Storing Master Password on Separate Server
For additional security, PAM provides a simple method for storing your Master Password (what is the Master Password?) key on a separate host.
If you are considering this approach, then the following describes the method to configure this setup during installation.
Pre-requisites
- At least two servers, one to store the master password and the other for the PAM installation.
- Encrypted traffic between these servers is over port 10636. Ensure this port is open.
Configuration
- Login to the server that will be used to store the Master Password and run the PAM setup file.

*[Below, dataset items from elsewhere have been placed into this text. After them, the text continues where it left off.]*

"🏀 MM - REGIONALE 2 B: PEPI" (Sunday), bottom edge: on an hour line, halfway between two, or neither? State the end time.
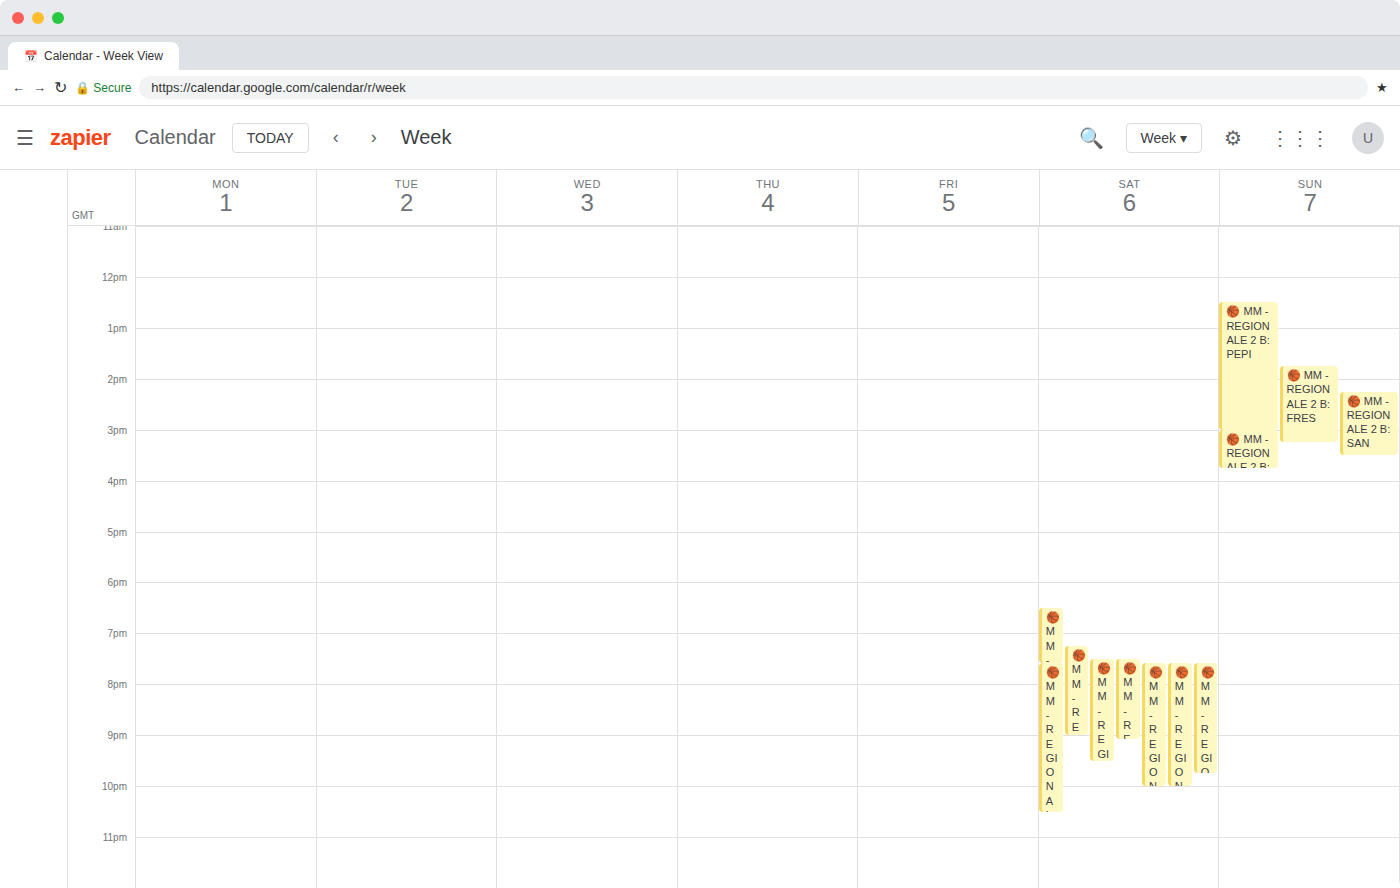
3:00 PM -- exactly on the 3 PM line.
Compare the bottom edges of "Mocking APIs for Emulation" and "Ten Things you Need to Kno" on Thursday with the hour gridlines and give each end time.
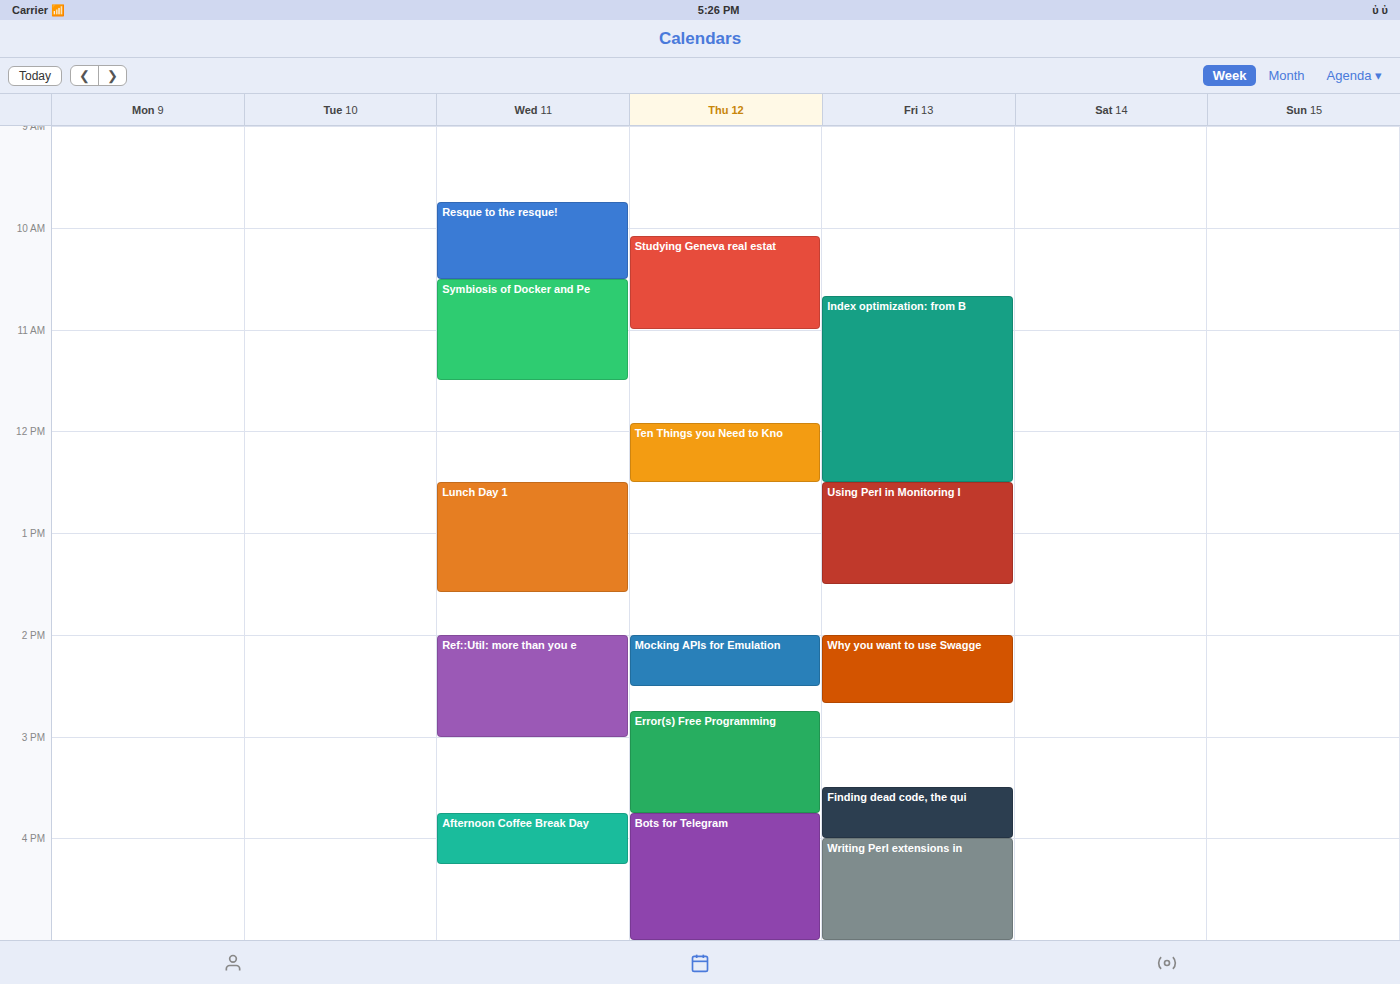
"Mocking APIs for Emulation": 2:30 PM, halfway between the 2 PM and 3 PM lines. "Ten Things you Need to Kno": 12:30 PM, halfway between the 12 PM and 1 PM lines.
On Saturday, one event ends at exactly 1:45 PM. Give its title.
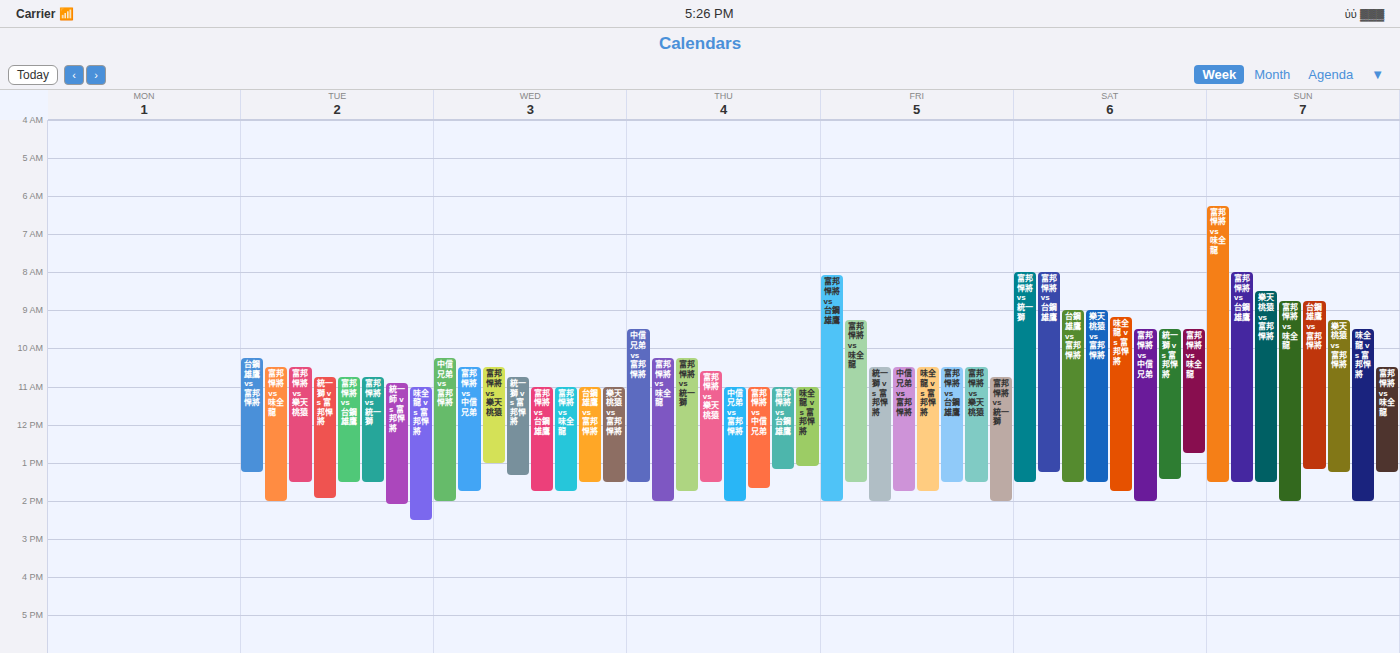
"味全龍 vs 富邦悍將"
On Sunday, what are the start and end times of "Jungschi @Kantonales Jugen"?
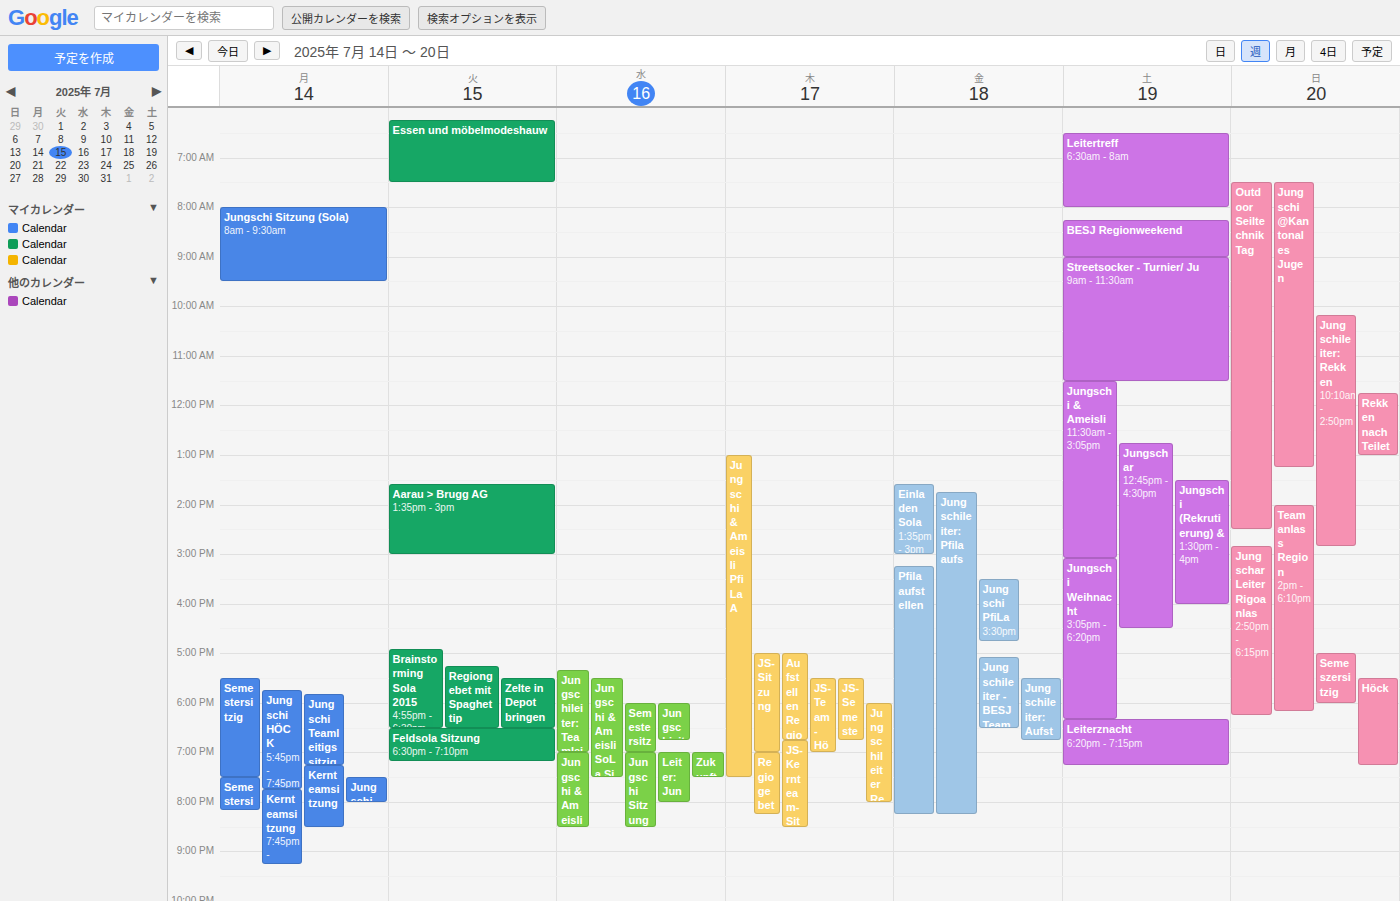
7:30 AM to 1:15 PM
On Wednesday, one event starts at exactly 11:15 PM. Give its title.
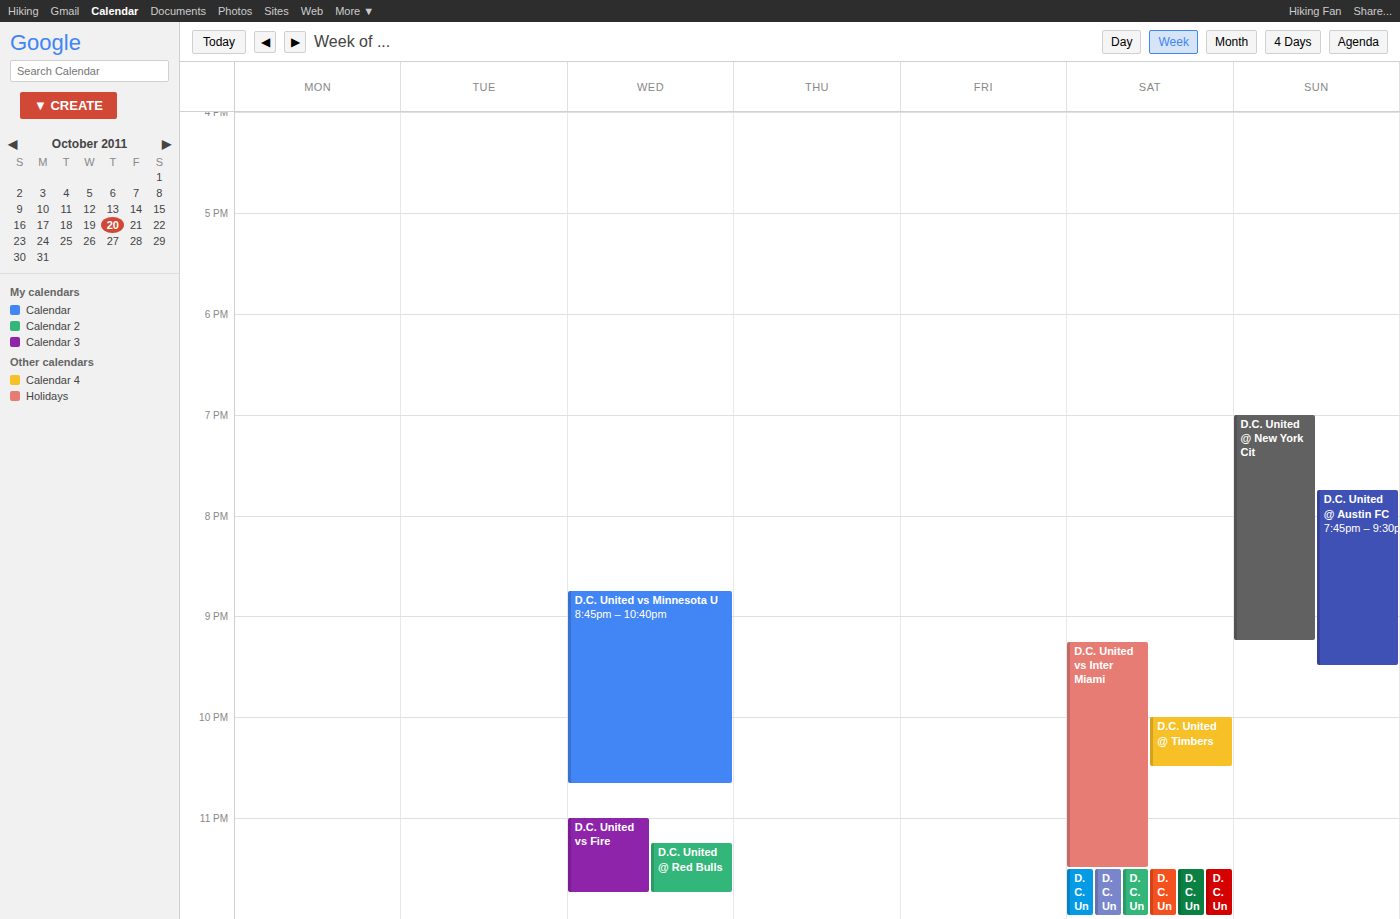
"D.C. United @ Red Bulls"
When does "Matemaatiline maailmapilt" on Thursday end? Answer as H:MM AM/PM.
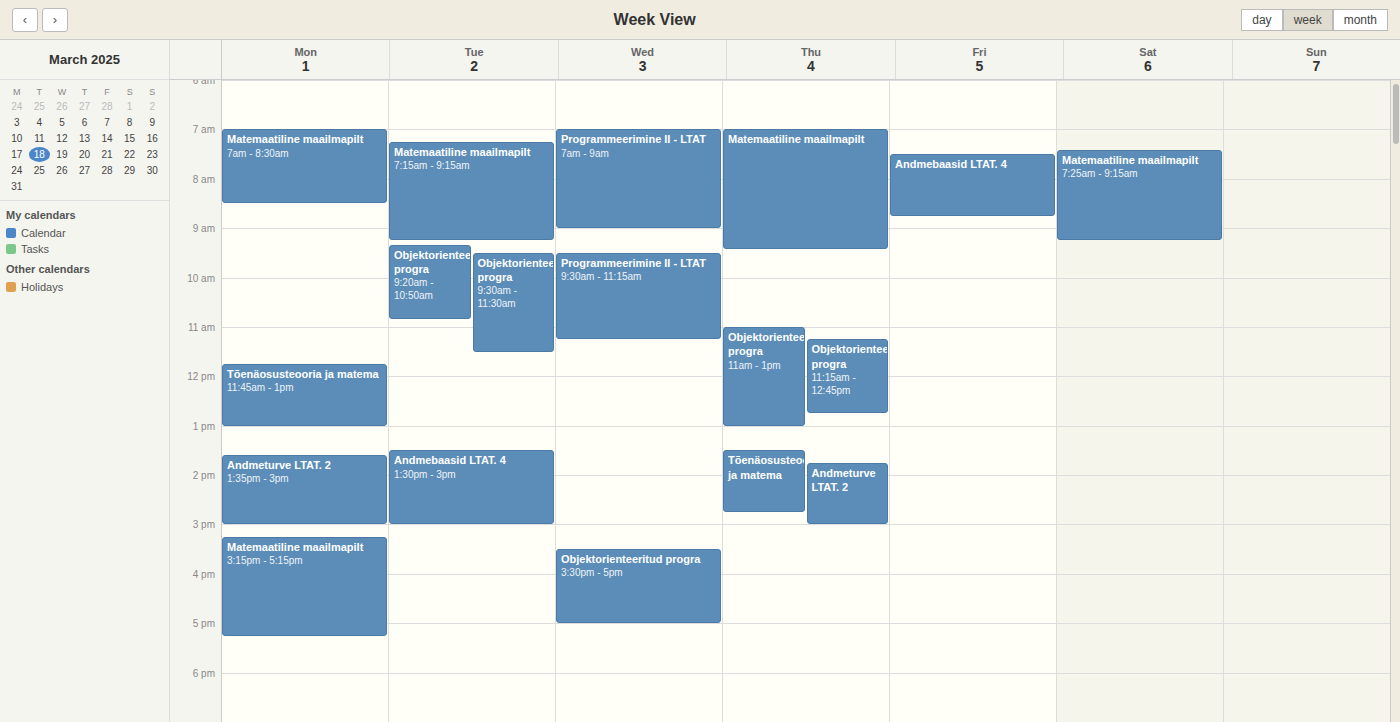
9:25 AM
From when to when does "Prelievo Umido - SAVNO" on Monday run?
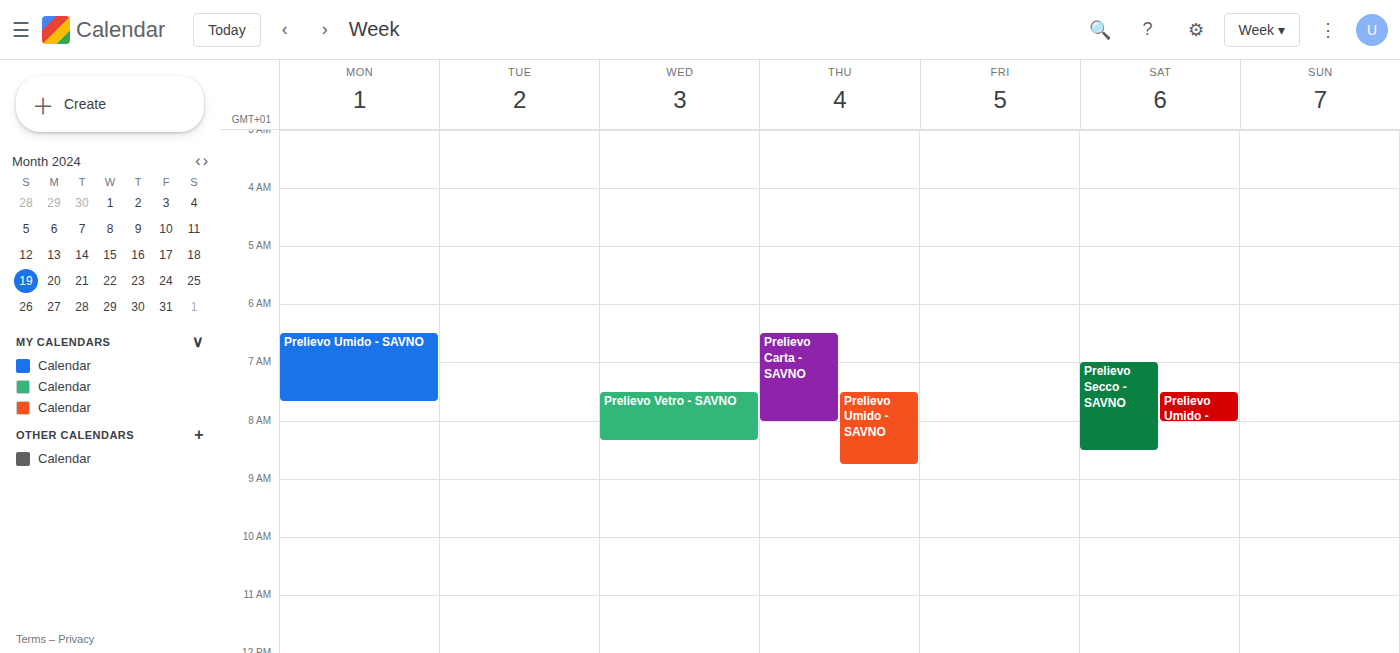
6:30 AM to 7:40 AM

- During installation, on the Choose Components screen, check the option Directory Service only.
- Complete the installation and save the Passwords supplied at the end to a safe location. You will need the Directory Password later in this guide.
- Login to the server that will be used to for the PAM installation and run the PAM setup file.
- During installation, on the Choose Components screen, check all the options required for your deployment, leaving the Directory Service option unchecked.
- Continue through the installation as required.
- When you reach the Directory Service screen:
- For the Server, enter the name or IP address of your Master Password server and optionally the port 10636.
- For the Password, enter the Directory Password that was generated at the end of the PAM Master Password installation (example shown in the screenshot above).
- Click the Connect button to test.
- When the test connection is successful, continue as required by clicking Next to complete the PAM installation.
For example, serverName or serverName:10636.